» ABOUT THIS TASK
Retype, word for word, only the lines from the one with "niezbędne dla prawidłowego" through the last line of the data below.
BEGIN
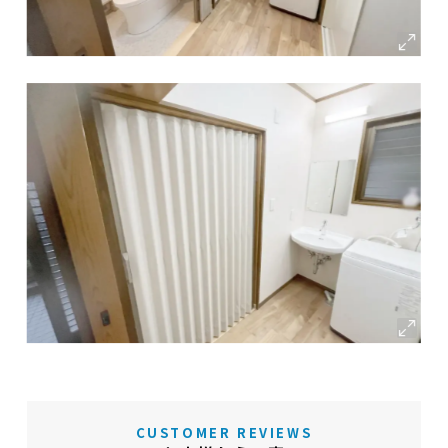
CUSTOMER REVIEWS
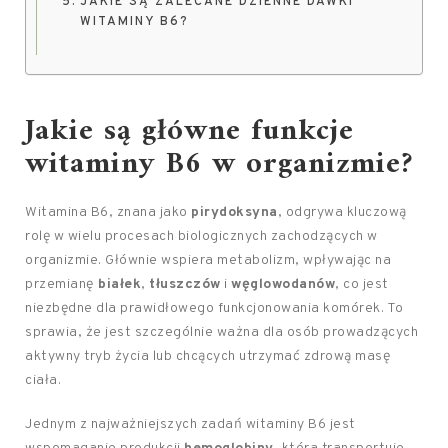
JAKIE SĄ ZALECANE DZIENNE DAWKI
WITAMINY B6?
Jakie są główne funkcje
witaminy B6 w organizmie?
Witamina B6, znana jako
pirydoksyna
, odgrywa kluczową
rolę w wielu procesach biologicznych zachodzących w
organizmie. Głównie wspiera metabolizm, wpływając na
przemianę
białek
,
tłuszczów
i
węglowodanów
, co jest
niezbędne dla prawidłowego funkcjonowania komórek. To
sprawia, że jest szczególnie ważna dla osób prowadzących
aktywny tryb życia lub chcących utrzymać zdrową masę
ciała.
Jednym z najważniejszych zadań witaminy B6 jest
END
» WRITTEN SOLUTION
niezbędne dla prawidłowego funkcjonowania komórek. To
sprawia, że jest szczególnie ważna dla osób prowadzących
aktywny tryb życia lub chcących utrzymać zdrową masę
ciała.
Jednym z najważniejszych zadań witaminy B6 jest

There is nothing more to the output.